The Oracle API Platform Cloud Service uses retry logs with logstash to improve performance and reliability. If the network has a high load, bad connectivity, or goes up and down frequently, the retry logs prevents logstash from stopping and starting, which causes performance issues on the gateway.

In the case of processing failures in which a CSV cannot be sent or an EDR cannot be processed, events are written to separate log files which then feeds back into logstash. Multiple files prevent concurrency issues, since only one file can be written at a time. Each type of failure has its own log file:

  • When EDRs are consumed before logstash has been configured, the individual EDR log lines that failed are written to a Logs/RETRY_EDR_YYYY-MM-dd-HH-mm.%{edr_log_basename}.log file. Since tenant credentials can be updated dynamically, the config json file can be sent at any time while logstash is running. One effect of this dynamic update is that EDRs can be read before the configuration file is sent. In these cases, these early EDRs are sent back into the RETRY_EDR log, and picked up by a separate logstash file Input, with a slower poll interval. These EDRs are aggregated by log_file matching the RETRY_EDR name.

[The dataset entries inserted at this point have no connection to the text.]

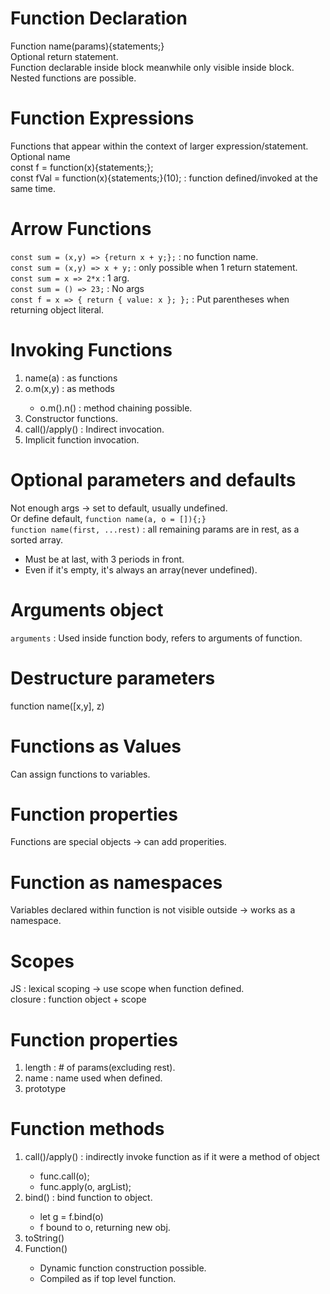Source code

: # Function Declaration
Function name(params){statements;}<br>
Optional return statement.<br>
Function declarable inside block meanwhile only visible inside block.<br>
Nested functions are possible.<br>

# Function Expressions
Functions that appear within the context of larger expression/statement.<br>
Optional name<br>
const f = function(x){statements;};<br>
const fVal = function(x){statements;}(10); : function defined/invoked at the same time.<br>

# Arrow Functions
`const sum = (x,y) => {return x + y;};` : no function name.<br>
`const sum = (x,y) => x + y;` : only possible when 1 return statement.<br>
`const sum = x => 2*x` : 1 arg.<br>
`const sum = () => 23;` : No args<br>
`const f = x => { return { value: x }; };` : Put parentheses when returning object literal.<br>

# Invoking Functions
<ol>
    <li>name(a) : as functions</li>
    <li>o.m(x,y) : as methods</li>
    <ul>
        <li>o.m().n() : method chaining possible.</li>
    </ul>
    <li>Constructor functions.</li>
    <li>call()/apply() : Indirect invocation.</li>
    <li>Implicit function invocation.</li>
</ol>

# Optional parameters and defaults
Not enough args -> set to default, usually undefined.<br>
Or define default, `function name(a, o = []){;}`<br>
`function name(first, ...rest)` : all remaining params are in rest, as a sorted array.<br>
<ul>
    <li>Must be at last, with 3 periods in front.</li>
    <li>Even if it's empty, it's always an array(never undefined).</li>
</ul>

# Arguments object
`arguments` : Used inside function body, refers to arguments of function.<br>

# Destructure parameters
function name([x,y], z)<br>

# Functions as Values
Can assign functions to variables.<br>

# Function properties
Functions are special objects -> can add properities.<br>

# Function as namespaces
Variables declared within function is not visible outside -> works as a namespace.<br>

# Scopes
JS : lexical scoping -> use scope when function defined.<br>
closure : function object + scope<br>

# Function properties
<ol>
    <li>length : # of params(excluding rest).</li>
    <li>name : name used when defined.</li>
    <li>prototype</li>
</ol>

# Function methods
<ol>
    <li>call()/apply() : indirectly invoke function as if it were a method of object</li>
    <ul>
        <li>func.call(o);</li>
        <li>func.apply(o, argList);</li>
    </ul>
    <li>bind() : bind function to object.</li>
    <ul>
        <li>let g = f.bind(o)</li>
        <li>f bound to o, returning new obj.</li>
    </ul>
    <li>toString()</li>
    <li>Function()</li>
    <ul>
        <li>Dynamic function construction possible.</li>
        <li>Compiled as if top level function.</li>
    </ul>   
<ol>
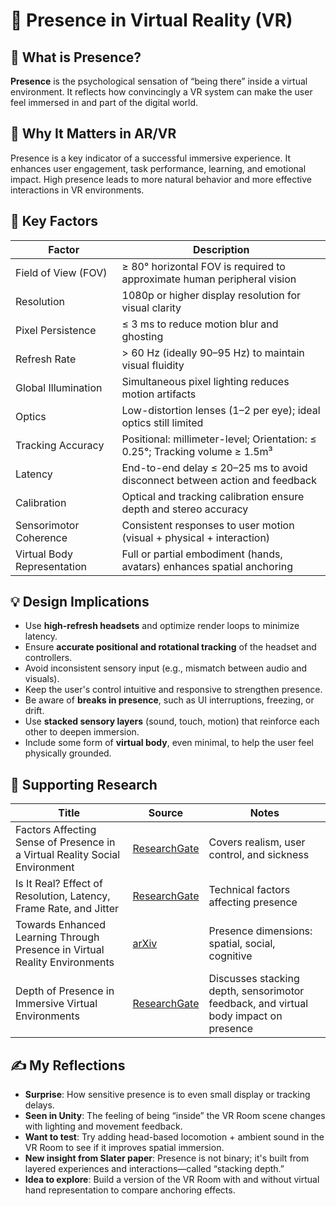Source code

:# 📘 Presence in Virtual Reality (VR)

## 🧠 What is Presence?
**Presence** is the psychological sensation of “being there” inside a virtual environment. It reflects how convincingly a VR system can make the user feel immersed in and part of the digital world.

## 🎯 Why It Matters in AR/VR
Presence is a key indicator of a successful immersive experience. It enhances user engagement, task performance, learning, and emotional impact. High presence leads to more natural behavior and more effective interactions in VR environments.

## 🔬 Key Factors

| Factor                    | Description                                                                 |
|---------------------------|-----------------------------------------------------------------------------|
| Field of View (FOV)       | ≥ 80° horizontal FOV is required to approximate human peripheral vision     |
| Resolution                | 1080p or higher display resolution for visual clarity                       |
| Pixel Persistence         | ≤ 3 ms to reduce motion blur and ghosting                                  |
| Refresh Rate              | > 60 Hz (ideally 90–95 Hz) to maintain visual fluidity                      |
| Global Illumination       | Simultaneous pixel lighting reduces motion artifacts                        |
| Optics                    | Low-distortion lenses (1–2 per eye); ideal optics still limited              |
| Tracking Accuracy         | Positional: millimeter-level; Orientation: ≤ 0.25°; Tracking volume ≥ 1.5m³ |
| Latency                  | End-to-end delay ≤ 20–25 ms to avoid disconnect between action and feedback |
| Calibration               | Optical and tracking calibration ensure depth and stereo accuracy           |
| Sensorimotor Coherence    | Consistent responses to user motion (visual + physical + interaction)       |
| Virtual Body Representation | Full or partial embodiment (hands, avatars) enhances spatial anchoring    |

## 💡 Design Implications
- Use **high-refresh headsets** and optimize render loops to minimize latency.
- Ensure **accurate positional and rotational tracking** of the headset and controllers.
- Avoid inconsistent sensory input (e.g., mismatch between audio and visuals).
- Keep the user's control intuitive and responsive to strengthen presence.
- Be aware of **breaks in presence**, such as UI interruptions, freezing, or drift.
- Use **stacked sensory layers** (sound, touch, motion) that reinforce each other to deepen immersion.
- Include some form of **virtual body**, even minimal, to help the user feel physically grounded.

## 📄 Supporting Research
| Title                                                                                     | Source                                                                                  | Notes                                          |
|-------------------------------------------------------------------------------------------|-----------------------------------------------------------------------------------------|------------------------------------------------|
| Factors Affecting Sense of Presence in a Virtual Reality Social Environment               | [ResearchGate](https://www.researchgate.net/publication/331335083_...)                 | Covers realism, user control, and sickness     |
| Is It Real? Effect of Resolution, Latency, Frame Rate, and Jitter                         | [ResearchGate](https://www.researchgate.net/publication/337110321_...)                 | Technical factors affecting presence           |
| Towards Enhanced Learning Through Presence in Virtual Reality Environments                | [arXiv](https://arxiv.org/abs/2504.13845)                                               | Presence dimensions: spatial, social, cognitive|
| Depth of Presence in Immersive Virtual Environments                                       | [ResearchGate](https://www.researchgate.net/publication/237129885_...)                 | Discusses stacking depth, sensorimotor feedback, and virtual body impact on presence |

## ✍️ My Reflections
- **Surprise**: How sensitive presence is to even small display or tracking delays.
- **Seen in Unity**: The feeling of being “inside” the VR Room scene changes with lighting and movement feedback.
- **Want to test**: Try adding head-based locomotion + ambient sound in the VR Room to see if it improves spatial immersion.
- **New insight from Slater paper**: Presence is not binary; it's built from layered experiences and interactions—called “stacking depth.”
- **Idea to explore**: Build a version of the VR Room with and without virtual hand representation to compare anchoring effects.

  • When the management tier does not send an HTTP 200 to the plugin because of bad credentials, HTTP timeouts, or other server errors, the retry events are written to a Logs/RETRY_HTTP_YYYY-MM-dd-HH-mm.log file. The CSV in these RETRY_HTTP events is still aggregated by the original log file name.

  • When there is an HTTP failure if the tenant credentials are missing, the retry events are written to a Logs/RETRY_CRED_YYYY-MM-dd-HH-mm.log file. The processing behavior is the same as the RETRY_HTTP logs. They go into a separate log to avoid concurrency issues. This type of retry should not happen in single tenant mode.

    In multi-tenant mode, it can happen between the time of tenant onboarding and the time logstash gets the updated configuration file containing the new credentials.

In some rare cases, it is possible for EDR totals in the database not to match the totals in the log files. This is possible when logstash failure overlaps with management tier failure. The mismatch should be relatively small.

Every retry creates a new line in one of the RETRY log files. If logstash is restarted, it may try to reprocess the RETRY log files. Since the logic uses ?increaseOnly=true, no data is lost or overwritten.

Retry log files should be purged by file age and sincedb status. Purging is done by the Analytics agent.